Iran was hobbled by the (unpublished) fatwa, or religious decree, from Supreme Leader Ali Khamenei that weapons of mass destruction — particularly nuclear weapons — were forbidden under Islamic law. (Khamenei’s repudiation of WMD may be because of Iraq’s use of chemical weapons in the Iran–Iraq war from 1980 to 1988.) Pakistan, led by a cohesive military officer class that single-mindedly seeks deterrence against India, is under no such religious restriction because its military isn’t answerable to clerics.
Iran is also limited by the legacy of the Shah’s White Revolution, affecting schools, hospitals and public health, irrigation, urbanization and transport. In Iran, the leaders, no matter how focused on financially supporting their allies in Syria, Palestine and Lebanon, and on the country’s nuclear program, still had to meet public demands for services. Pakistan, on the other hand, has always suffered from sub-par infrastructure and public services and only invests about 1 percent of GDP in public infrastructure, so the country’s leaders benefit from a population that doesn’t know a better situation. Pakistan’s former prime minister, Zulfikar Ali Bhutto, declared, “we will eat leaves and grass, even go hungry” to get a nuclear bomb — and they did.
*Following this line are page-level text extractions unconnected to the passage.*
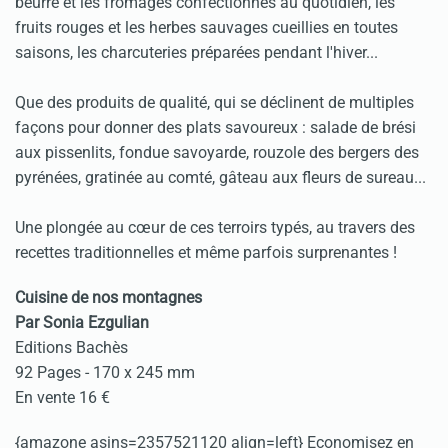
beurre et les fromages confectionnés au quotidien, les
fruits rouges et les herbes sau­va­ges cueillies en toutes
saisons, les char­cu­te­ries préparées pen­dant l'hiver...
Que des produits de qualité, qui se déclinent de multiples
façons pour donner des plats savou­reux : salade de brési
aux pissenlits, fondue savoyarde, rouzole des bergers des
pyrénées, gratinée au comté, gâteau aux fleurs de sureau...
Une plongée au cœur de ces terroirs typés, au travers des
recettes traditionnelles et même parfois surprenantes !
Cuisine de nos montagnes
Par Sonia Ezgulian
Editions Bachès
92 Pages - 170 x 245 mm
En vente 16 €
{amazone asins=2357521120 align=left} Economisez en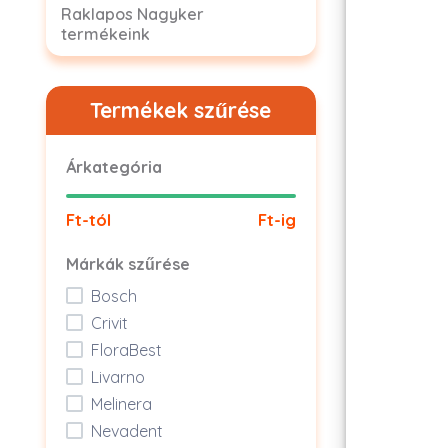
Raklapos Nagyker
termékeink
Termékek szűrése
Árkategória
Ft-tól
Ft-ig
Márkák szűrése
Bosch
Crivit
FloraBest
Livarno
Melinera
Nevadent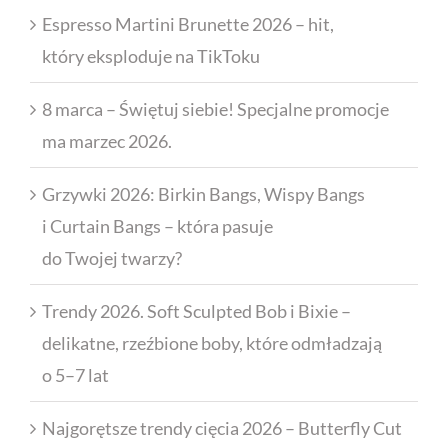
Espresso Martini Brunette 2026 – hit,
który eksploduje na TikToku
8 marca – Świętuj siebie! Specjalne promocje
ma marzec 2026.
Grzywki 2026: Birkin Bangs, Wispy Bangs
i Curtain Bangs – która pasuje
do Twojej twarzy?
Trendy 2026. Soft Sculpted Bob i Bixie –
delikatne, rzeźbione boby, które odmładzają
o 5–7 lat
Najgorętsze trendy cięcia 2026 – Butterfly Cut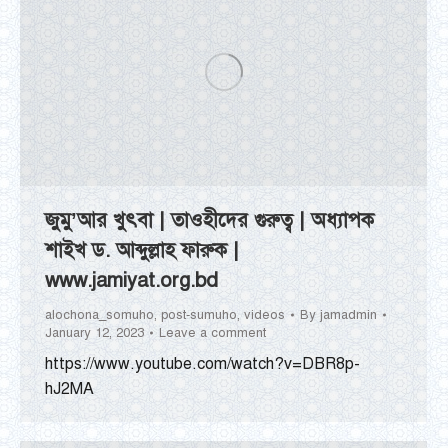
জুমু’আর খুৎবা | তাওহীদের গুরুত্ব | অধ্যাপক
শাইখ ড. আব্দুল্লাহ ফারুক |
www.jamiyat.org.bd
alochona_somuho
,
post-sumuho
,
videos
By
jamadmin
January 12, 2023
Leave a comment
https://www.youtube.com/watch?v=DBR8p-
hJ2MA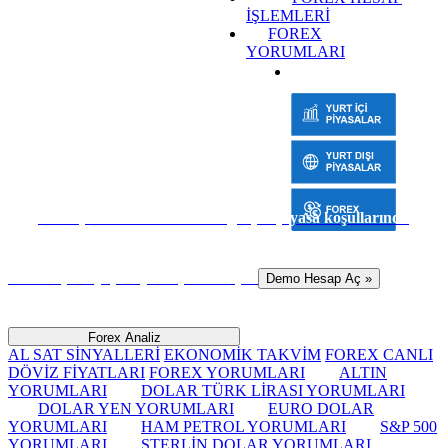
İŞLEMLERİ
FOREX
YORUMLARI
Sanal para ile risk almadan gerçek piyasa koşullarında
hemen işlem yapmaya başlamak için
Demo Hesap Aç »
Forex Analiz
AL SAT SİNYALLERİ
EKONOMİK TAKVİM
FOREX CANLI
DÖVİZ FİYATLARI
FOREX YORUMLARI
ALTIN
YORUMLARI
DOLAR TÜRK LİRASI YORUMLARI
DOLAR YEN YORUMLARI
EURO DOLAR
YORUMLARI
HAM PETROL YORUMLARI
S&P 500
YORUMLARI
STERLİN DOLAR YORUMLARI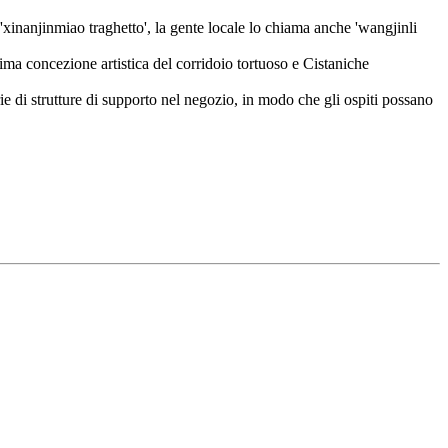
'xinanjinmiao traghetto', la gente locale lo chiama anche 'wangjinli
ssima concezione artistica del corridoio tortuoso e Cistaniche
ie di strutture di supporto nel negozio, in modo che gli ospiti possano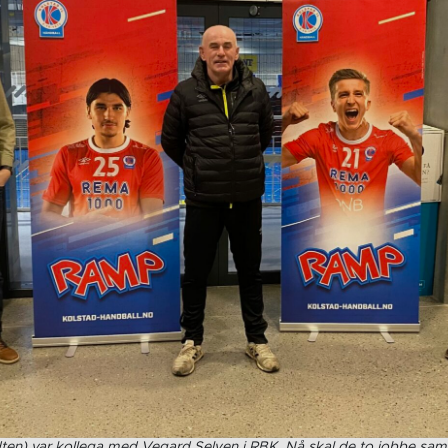
dten) var kollega med Vegard Selven i RBK. Nå skal de to jobbe sam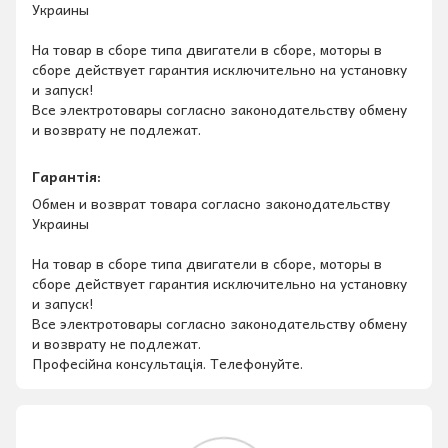
Украины
На товар в сборе типа двигатели в сборе, моторы в
сборе действует гарантия исключительно на установку
и запуск!
Все электротовары согласно законодательству обмену
и возврату не подлежат.
Гарантія:
Обмен и возврат товара согласно законодательству
Украины
На товар в сборе типа двигатели в сборе, моторы в
сборе действует гарантия исключительно на установку
и запуск!
Все электротовары согласно законодательству обмену
и возврату не подлежат.
Професійна консультація. Телефонуйте.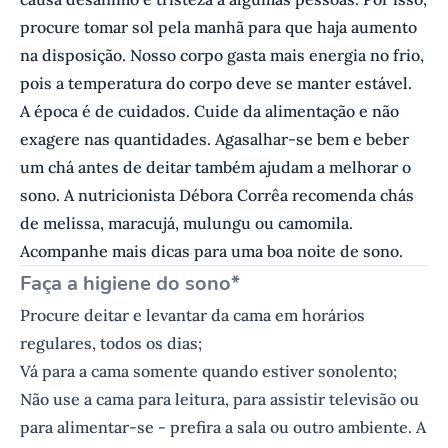
procure tomar sol pela manhã para que haja aumento
na disposição. Nosso corpo gasta mais energia no frio,
pois a temperatura do corpo deve se manter estável.
A época é de cuidados. Cuide da alimentação e não
exagere nas quantidades. Agasalhar-se bem e beber
um chá antes de deitar também ajudam a melhorar o
sono. A nutricionista Débora Corrêa recomenda chás
de melissa, maracujá, mulungu ou camomila.
Acompanhe mais dicas para uma boa noite de sono.
Faça a higiene do sono*
Procure deitar e levantar da cama em horários
regulares, todos os dias;
Vá para a cama somente quando estiver sonolento;
Não use a cama para leitura, para assistir televisão ou
para alimentar-se - prefira a sala ou outro ambiente. A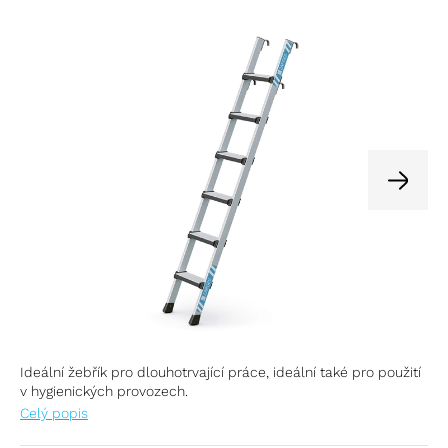
Ideální žebřík pro dlouhotrvající práce, ideální také pro použití
v hygienických provozech.
Celý popis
Pakistan supported Iran in its war with Israel and may have transferred missiles to the Islamic Republic. The war may push Iran and Pakistan closer together, and they can influence significant real estate: the east shoreline of the Persian Gulf, the Strait of Hormuz and the Gulf of Oman. Then there’s the Trans-Afghan Corridor from Central Asia to Pakistan, the International North–South Transport Corridor from India to Europe, and the China–Iran railroad that crosses four Central Asia republics.
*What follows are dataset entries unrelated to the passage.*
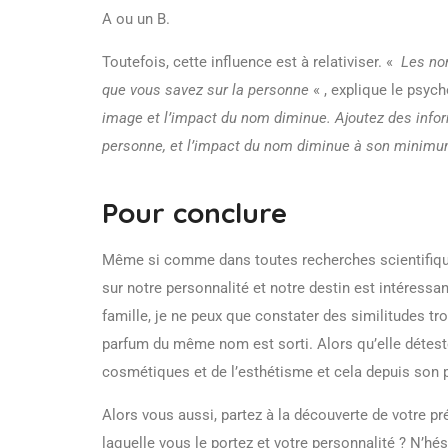
A ou un B.
Toutefois, cette influence est à relativiser. «
Les nom
que vous savez sur la personne
« , explique le psy
image et l’impact du nom diminue. Ajoutez des inform
personne, et l’impact du nom diminue à son minim
Pour conclure
Même si comme dans toutes recherches scientifiques,
sur notre personnalité et notre destin est intéressa
famille, je ne peux que constater des similitudes 
parfum du même nom est sorti. Alors qu’elle déteste 
cosmétiques et de l’esthétisme et cela depuis son 
Alors vous aussi, partez à la découverte de votre pr
laquelle vous le portez et votre personnalité ? N’h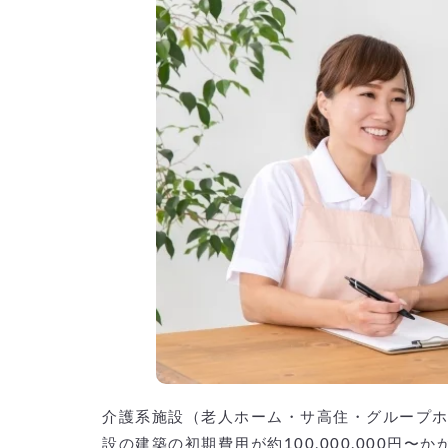
介護系施設（老人ホーム・サ高住・グループホ
設の建築の初期費用が約100,000,000円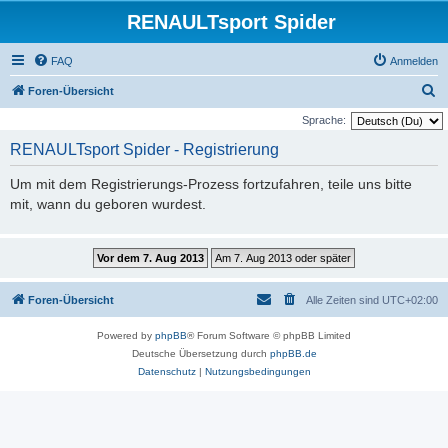
RENAULTsport Spider
FAQ
Anmelden
S
Foren-Übersicht
u
Sprache:
c
RENAULTsport Spider - Registrierung
h
Um mit dem Registrierungs-Prozess fortzufahren, teile uns bitte
e
mit, wann du geboren wurdest.
Foren-Übersicht
Alle Zeiten sind
UTC+02:00
Powered by
phpBB
® Forum Software © phpBB Limited
Deutsche Übersetzung durch
phpBB.de
Datenschutz
|
Nutzungsbedingungen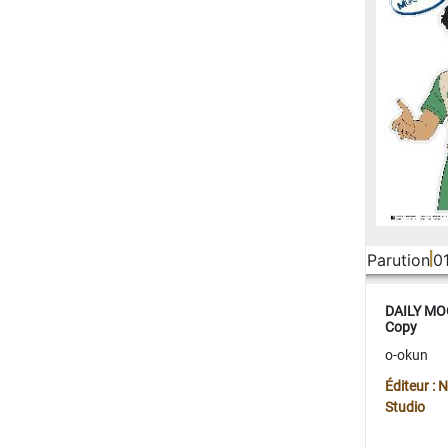
Parution
0
DAILY MOO
Copy
o-okun
Éditeur :
Studio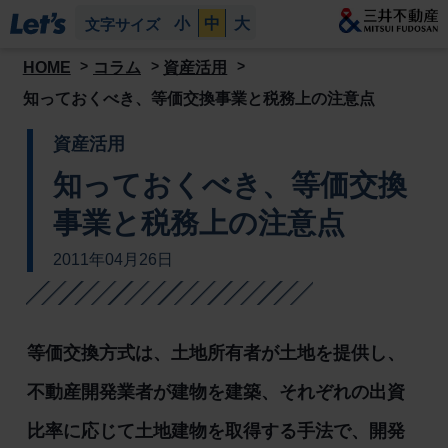
小
中
大
文字サイズ
HOME
コラム
資産活用
知っておくべき、等価交換事業と税務上の注意点
資産活用
知っておくべき、等価交換
事業と税務上の注意点
2011年04月26日
等価交換方式は、土地所有者が土地を提供し、
不動産開発業者が建物を建築、それぞれの出資
比率に応じて土地建物を取得する手法で、開発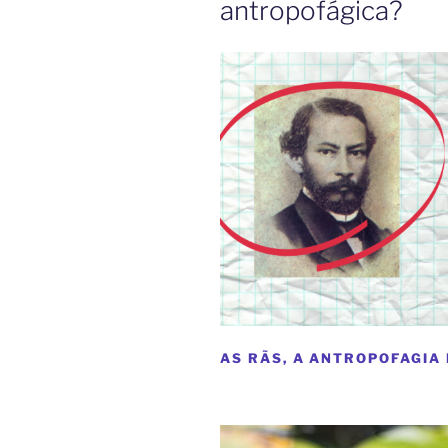
antropofágica?
AS RÃS, A ANTROPOFAGIA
Former U.S. national security adviser Zbigniew Brzezinski warned of a coalition between Russia, China and Iran as a geostrategic nightmare for the U.S. He described this as a potential “antihegemonic” alliance, but he thought such a coalition was unlikely — unless the U.S. antagonized all three simultaneously, which America has done, with Pakistan as a potential bonus member.
James Durso, a regular commentator on foreign policy and national security matters, served in the U.S. Navy for 20 years and has worked in Kuwait, Saudi Arabia, and Iraq.